### Travail demandé
**A.** Résumez en deux phrases l'introduction au Traité Néoréactionnaire.
**B.** Prolongez l'introduction au Traité Néoréactionnaire en un paragraphe, à partir de sa dernière phrase.

### Extrait
▼▼▼

Introduction au Traité Néoréactionnaire : La cité de Gnon

Le Traité Néoréactionnaire est composé de deux parties principales traitant respectivement de l’aspect religieux avec l’accélérationnisme en tant que nouvelle vision du monde (La cité de Gnon) avant d’envisager les corollaires à dégager pour le monde matériel (La cité d’Elon). Cet article est une introduction aux thèmes abordés dans la première partie.

« Il est écrit : “Au commencement était le Verbe !” Voici déjà que j’achoppe ! Qui m’aidera à poursuivre ? Je ne puis à aucun prix estimer si haut le Verbe. Il faut le traduire autrement, s’il est vrai que l’Esprit m’éclaire. Il est écrit : “Au commencement était la Pensée”. Considère bien la première ligne, que ta plume ne se précipite pas ! Est-ce la Pensée qui opère et produit tout ? Il faudrait mettre : “Au commencement était la Force”. Mais au moment même où je note ceci, quelque chose m’incite à n’en pas rester là. L’Esprit me secourt ! Tout à coup, je vois que faire et j’écris d’une main assurée : “Au commencement était l’Acte” »

Goethe, Faust, 1770, p. 66

Ainsi commence Faust, capturant l’un des aspects les plus fondamental de la civilisation occidentale et le coeur du Traité Néoréactionnaire. Quand Faust écrit « Au commencement était l’acte », il énonce ici un paradoxe. Bien qu’il affirme que l’action est plus fondamentale que le verbe, il ne peut faire l’économie du verbe pour exprimer cela. “Les hommes ont toujours agi en quelque façon, mais ils n’ont pas toujours su qu’ils étaient capables d’agir“, résume Pierre Manent dans son ouvrage Les métamorphoses de la cité. Le verbe est une singularité. L’action humaine n’existait pas avant le verbe, non pas parce que l’action elle-même n’existait pas, mais parce que l’homme, et ce qui fait de lui pleinement un homme, n’existait pas avant la capacité de s’auto-définir en tant que tel. Le verbe est une nouvelle façon d’appréhender le monde qui était jusque là inexistante. Il est une alternative à la force, et il est naturel qu’on observe une transition entre un monde païen faisant la part-belle à cette dernière, vers un monde chrétien épris de vérité qui n’a de sens qu’au travers du verbe.

▲▲▲

### Entrées extraites
▼▼▼

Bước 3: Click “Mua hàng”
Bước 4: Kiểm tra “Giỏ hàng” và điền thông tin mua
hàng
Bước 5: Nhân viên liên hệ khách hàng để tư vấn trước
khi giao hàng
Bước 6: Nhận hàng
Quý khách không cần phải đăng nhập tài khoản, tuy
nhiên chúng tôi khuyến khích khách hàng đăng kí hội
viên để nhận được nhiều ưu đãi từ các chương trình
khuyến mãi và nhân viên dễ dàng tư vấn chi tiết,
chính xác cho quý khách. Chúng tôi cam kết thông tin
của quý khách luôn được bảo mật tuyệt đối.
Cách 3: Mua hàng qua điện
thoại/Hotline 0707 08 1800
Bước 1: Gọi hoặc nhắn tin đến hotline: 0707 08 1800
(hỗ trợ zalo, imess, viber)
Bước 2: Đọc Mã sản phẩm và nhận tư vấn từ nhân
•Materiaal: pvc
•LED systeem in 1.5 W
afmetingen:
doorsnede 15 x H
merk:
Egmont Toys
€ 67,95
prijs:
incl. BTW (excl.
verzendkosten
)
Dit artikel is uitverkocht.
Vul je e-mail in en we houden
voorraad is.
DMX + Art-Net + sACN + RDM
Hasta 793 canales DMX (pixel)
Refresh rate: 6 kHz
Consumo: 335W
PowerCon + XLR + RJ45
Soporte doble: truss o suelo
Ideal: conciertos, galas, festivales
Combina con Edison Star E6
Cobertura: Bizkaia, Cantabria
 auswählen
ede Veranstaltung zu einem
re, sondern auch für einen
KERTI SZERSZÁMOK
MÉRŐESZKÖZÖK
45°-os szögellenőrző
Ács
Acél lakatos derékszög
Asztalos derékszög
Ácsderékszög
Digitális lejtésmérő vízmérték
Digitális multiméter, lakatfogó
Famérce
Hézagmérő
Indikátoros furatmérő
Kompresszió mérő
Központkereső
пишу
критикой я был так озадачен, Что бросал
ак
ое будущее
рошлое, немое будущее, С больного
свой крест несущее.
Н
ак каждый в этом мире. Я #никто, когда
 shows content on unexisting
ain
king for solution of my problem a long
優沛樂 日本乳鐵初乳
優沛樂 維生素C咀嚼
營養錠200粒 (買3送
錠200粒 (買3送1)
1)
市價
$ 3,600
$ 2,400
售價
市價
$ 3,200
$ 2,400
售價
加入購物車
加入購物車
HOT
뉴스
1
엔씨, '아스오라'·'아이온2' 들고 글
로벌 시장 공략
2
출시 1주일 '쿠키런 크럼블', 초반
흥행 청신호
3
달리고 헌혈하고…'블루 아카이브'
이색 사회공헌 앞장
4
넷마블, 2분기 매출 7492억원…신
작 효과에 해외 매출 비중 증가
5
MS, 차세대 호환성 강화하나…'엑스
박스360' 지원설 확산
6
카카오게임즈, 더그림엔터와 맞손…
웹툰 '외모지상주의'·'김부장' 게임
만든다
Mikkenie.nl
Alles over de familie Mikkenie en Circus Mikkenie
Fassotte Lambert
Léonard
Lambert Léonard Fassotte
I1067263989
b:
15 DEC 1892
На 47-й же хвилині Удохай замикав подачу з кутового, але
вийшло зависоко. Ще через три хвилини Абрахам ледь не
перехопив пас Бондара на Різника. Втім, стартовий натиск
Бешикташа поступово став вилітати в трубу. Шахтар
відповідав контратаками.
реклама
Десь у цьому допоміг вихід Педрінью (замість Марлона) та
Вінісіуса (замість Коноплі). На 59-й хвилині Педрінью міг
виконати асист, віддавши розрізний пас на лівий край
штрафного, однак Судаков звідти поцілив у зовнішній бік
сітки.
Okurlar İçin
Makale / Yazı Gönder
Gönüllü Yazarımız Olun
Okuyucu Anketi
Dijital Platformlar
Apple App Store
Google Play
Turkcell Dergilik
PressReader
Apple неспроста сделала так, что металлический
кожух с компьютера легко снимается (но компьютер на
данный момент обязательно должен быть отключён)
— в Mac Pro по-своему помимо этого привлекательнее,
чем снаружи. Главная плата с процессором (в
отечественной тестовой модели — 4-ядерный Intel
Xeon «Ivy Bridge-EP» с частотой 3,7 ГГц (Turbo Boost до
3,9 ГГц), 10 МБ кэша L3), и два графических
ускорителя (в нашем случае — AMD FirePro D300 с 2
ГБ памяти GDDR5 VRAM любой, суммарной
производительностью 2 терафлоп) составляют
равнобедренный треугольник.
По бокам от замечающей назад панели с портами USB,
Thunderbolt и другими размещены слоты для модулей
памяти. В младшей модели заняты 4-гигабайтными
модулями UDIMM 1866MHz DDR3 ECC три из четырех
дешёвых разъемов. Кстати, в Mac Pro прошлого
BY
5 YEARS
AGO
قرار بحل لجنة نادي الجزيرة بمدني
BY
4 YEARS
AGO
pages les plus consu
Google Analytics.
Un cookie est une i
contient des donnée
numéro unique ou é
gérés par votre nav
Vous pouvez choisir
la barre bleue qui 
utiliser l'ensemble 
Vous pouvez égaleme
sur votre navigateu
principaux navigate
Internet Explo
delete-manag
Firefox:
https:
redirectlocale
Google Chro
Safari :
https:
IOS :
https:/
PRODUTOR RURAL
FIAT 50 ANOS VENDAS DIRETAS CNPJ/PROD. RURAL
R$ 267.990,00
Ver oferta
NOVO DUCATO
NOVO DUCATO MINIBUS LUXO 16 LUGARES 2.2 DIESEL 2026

▲▲▲

### Réponses attendues
**A.** Le Traité Néoréactionnaire comprend deux parties, La cité de Gnon, consacrée à l'aspect religieux et à l'accélérationnisme comme nouvelle vision du monde, puis La cité d'Elon, tournée vers le monde matériel, et cet article introduit les thèmes de la première. Partant du passage de Faust où « Au commencement était l'Acte » remplace le Verbe, l'article y relève un paradoxe, puisqu'il faut le verbe pour affirmer la primauté de l'action, et présente le verbe comme une alternative à la force, d'où la transition d'un monde païen vers un monde chrétien épris de vérité.

**B.**
Cette capacité de réflexion introspective sur sa propre action conduit naturellement à la question métaphysique de ce que signifie être. L’Être ne peut pas être séparé du langage et si cette question est nécessairement circonscrite dans les limites de ce dernier, il n’en est pas moins vrai qu’elle le dépasse. Penser l’action humaine est la particularité de l’humain, et c’est ce qui fait de lui un humain. De la même façon, §penser son être est la caractéristique de ce qu’Heidegger nommera le Daisein, dont le langage consitue “la maison de l’être”. Le rapport entre le langage et l’être amène naturellement à la question abtraite de l’Être et donc de Dieu. C’est ainsi que la Bible nous dit de son côté, “Au commencement était le verbe (logos), et le verbe était avec Dieu et le verbe était Dieu”. Jésus est le logos, il est Dieu, même si Dieu revêt aussi un aspect transcendant. Il est le verbe, mais il est aussi au-delà du verbe. Le christianisme capture alors ici l’idée que Dieu se manifeste à nous via le verbe, incarné en son fils, mais qu’il échappe nécessairement à toute expression verbale d’où il tire sa transcendance. Si la question de l’Être ne peut que s’inscrire dans le langage, mais lui échappe nécessairement, alors quelle est la valeur de ce que l’on peut en dire ? Wittgenstein nous dirait que cela est du non-sens purement et simplement, si cela échoue à rendre compte des faits du monde. Il nous faut alors à tout le moins nous assurer que le propos tenu sur l’Être soit en adéquation avec le monde matériel, mais une question se pose quant au langage lui-même. Est-ce que le langage et sa logique interne sont un moyen adéquat de capturer les faits du monde ? Les rationalistes nous disent que oui, Nietzsche nous dit que non, que le verbe ne peut que déformer le monde matériel via des métaphores.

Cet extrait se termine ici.